When thinking of Greece travel, most people think first of ferries soaring across the Aegean Sea. But there are also numerous other forms of transport available – planes, trains and even walking!

Learning Greek will make an impressionful first impression and strengthen relationships within the local community.


Athenians will recognize you as a tourist quickly unless your skin tone is exceptionally pale; this may make it more challenging to fit in, so learning some local customs will help make things more seamless for you.

Greece does not flush their toilet paper–instead they place it in a bin to be disposed of properly. Flushing toilet paper could lead to clogged pipes, so ensure its proper disposal.

Avoid June through August

Summertime in Athens can be exceptionally hot, crowded and expensive if you visit during its peak tourist season (June to August). Instead, opt for visiting in spring or fall when temperatures are milder and crowds thinner, not only saving money by avoiding expensive peak-season airfares and hotel rates but also shorter lines at popular attractions.


Mykonos is accessible and cost-effective year-round; regular ferries run between Athens and Mykonos while there are direct flights in summer months.
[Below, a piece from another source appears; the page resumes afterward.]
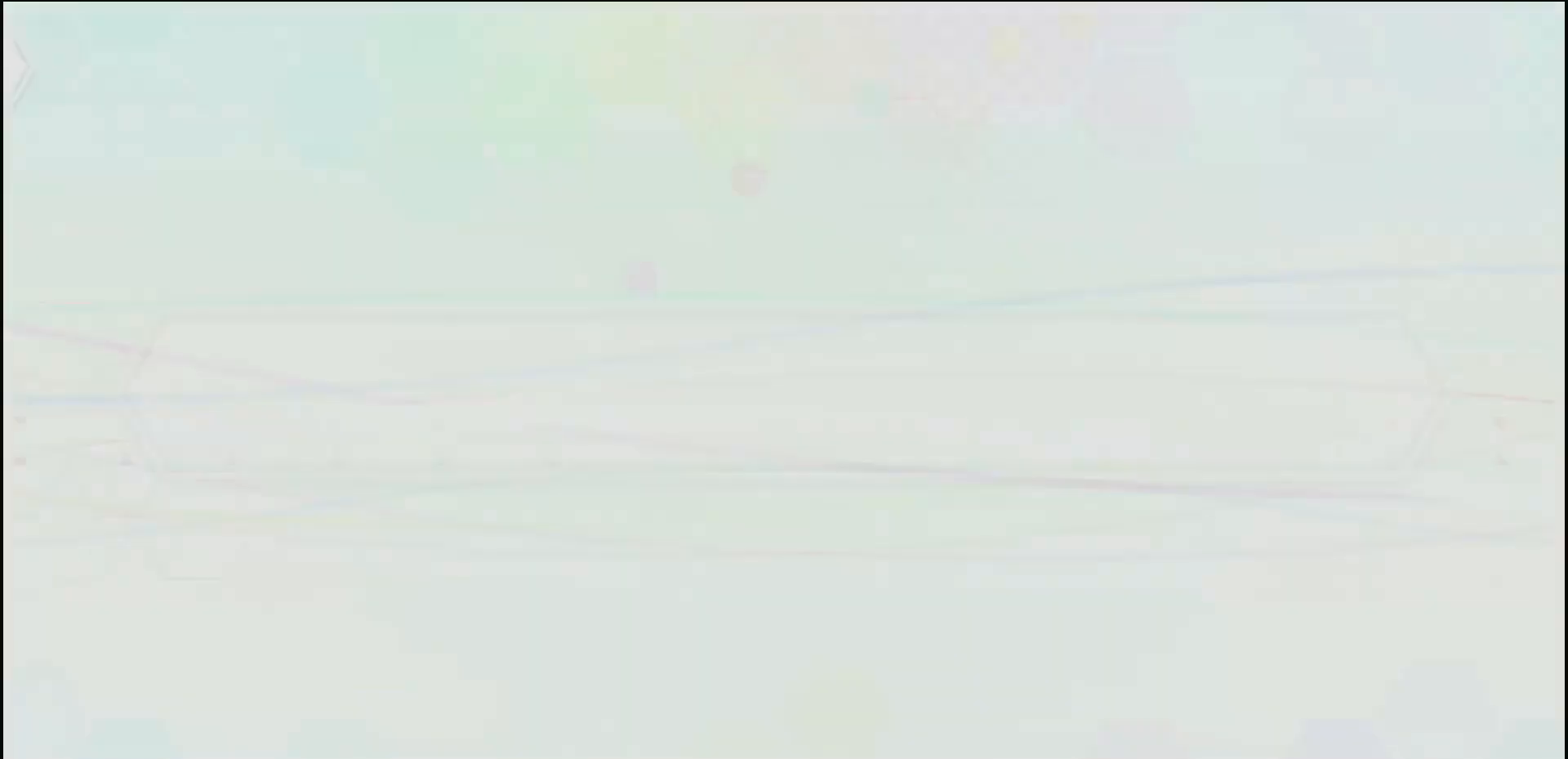
{"buttons": [], "left_stick": "center", "right_stick": "center", "events": []}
Or rent a car or scooter at Mykonos Airport and explore other islands nearby!

The main town (Chora) is an iconic Cycladic village featuring whitewashed cubist houses with wooden-colored doors and windows, narrow streets leading to charming churches and chapels framed with bougainvillea flowers, windmills that stand as symbols of tradition, as well as sunset drinks at picturesque spots.

High season in Mykonos runs from June to September and its beaches, restaurants and nightclubs can become very crowded during this period. Shoulder seasons such as April to May and late September to October tend to be less crowded. Cavo Tagoo and Santa Marina hotels provide luxury accommodations at great rates with seaside views for less crowding compared to other options like Cavo Tagoo. Also remember comfortable footwear – Mykonos’ cobblestone streets do not lend themselves well to heels – instead bring sandals you can slip off quickly when going to or from beach or restaurants!
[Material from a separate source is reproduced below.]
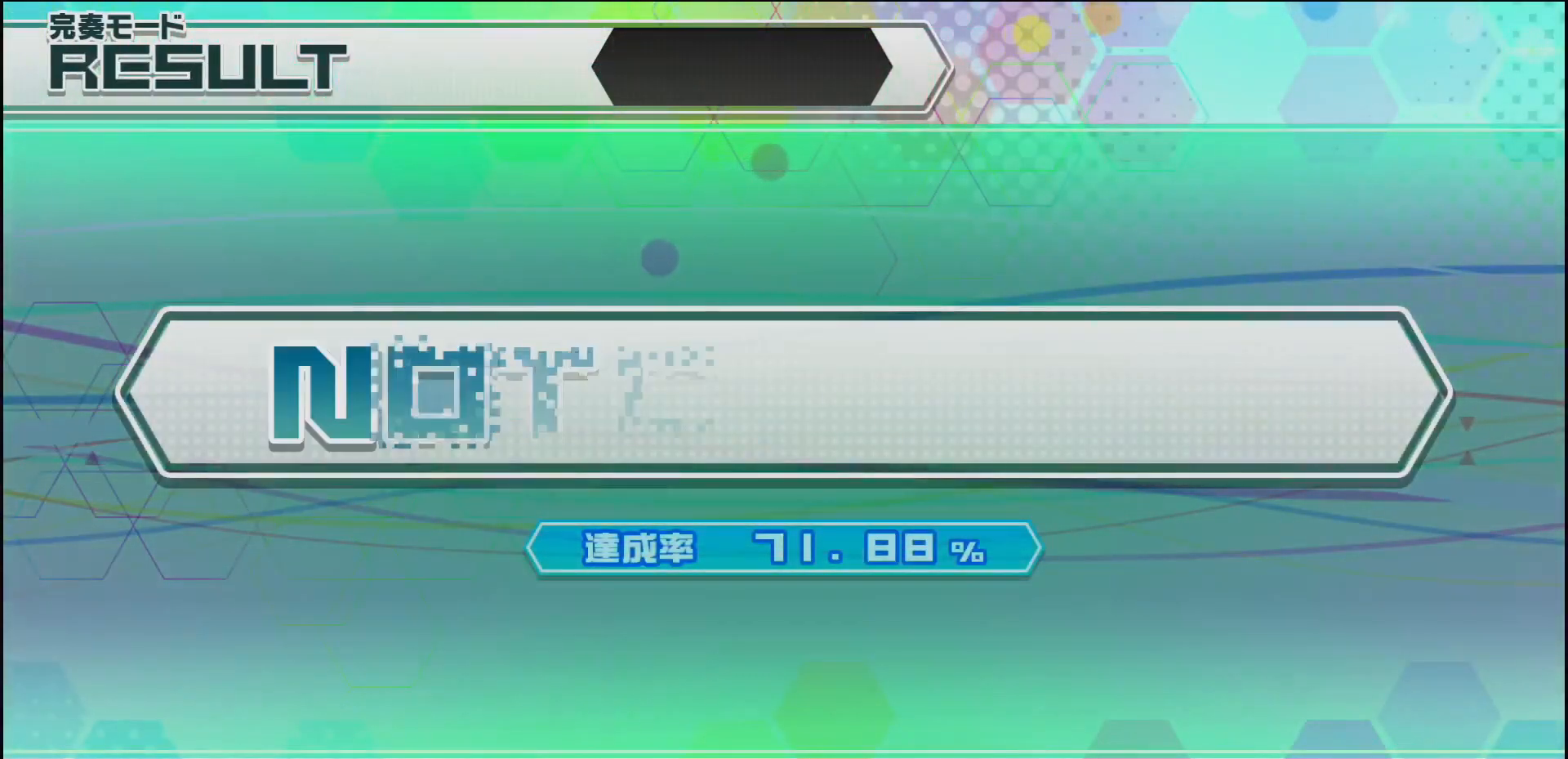
{"buttons": [], "left_stick": "center", "right_stick": "center", "events": [[50, "CIRCLE", "down"], [217, "CIRCLE", "up"]]}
Thessaloniki, one of the most iconic cities in Greece, combines old world ambience and contemporary vibes for an unparalleled travel experience. Travel back in time as you wander ancient ruins or marvel at Mount Olympus from Ottoman White Tower’s viewing platform; then come up-to-date while window shopping or relaxing at waterfront restaurants.

For optimal sightseeing of Thessaloniki, April through October is ideal as beaches remain relatively uncrowded while hotel accommodations remain less crowded. To protect against heart or lung complications, July and August should be avoided as their scorching heat may prove dangerous to visiting guests.

Athens and some mainland towns use tap water for consumption, while islands and many smaller ports should use bottled water instead. Businesses tend to start operating around 8 or 9am but often take an afternoon siesta between 2-6pm which leaves town centers and restaurants quiet or closed altogether; on the plus side however this also often results in lower prices at this time of year.


Greeks are well known for their hospitality and generosity. A great way to experience this is to visit local churches or monasteries; additionally it’s essential that one understands Filotimo; an umbrella term which encompasses various values and principles of Greek culture.

Buses are an inexpensive and popular form of travel in Greece. Most towns and islands feature bus stations in their center; most buses on both mainland Greece and its islands are run by regional collectives operating under KTEL’s umbrella name.

Ferries may make more sense than flights when visiting multiple island groups, though safety considerations and worker strikes should always be factored into your itinerary planning process.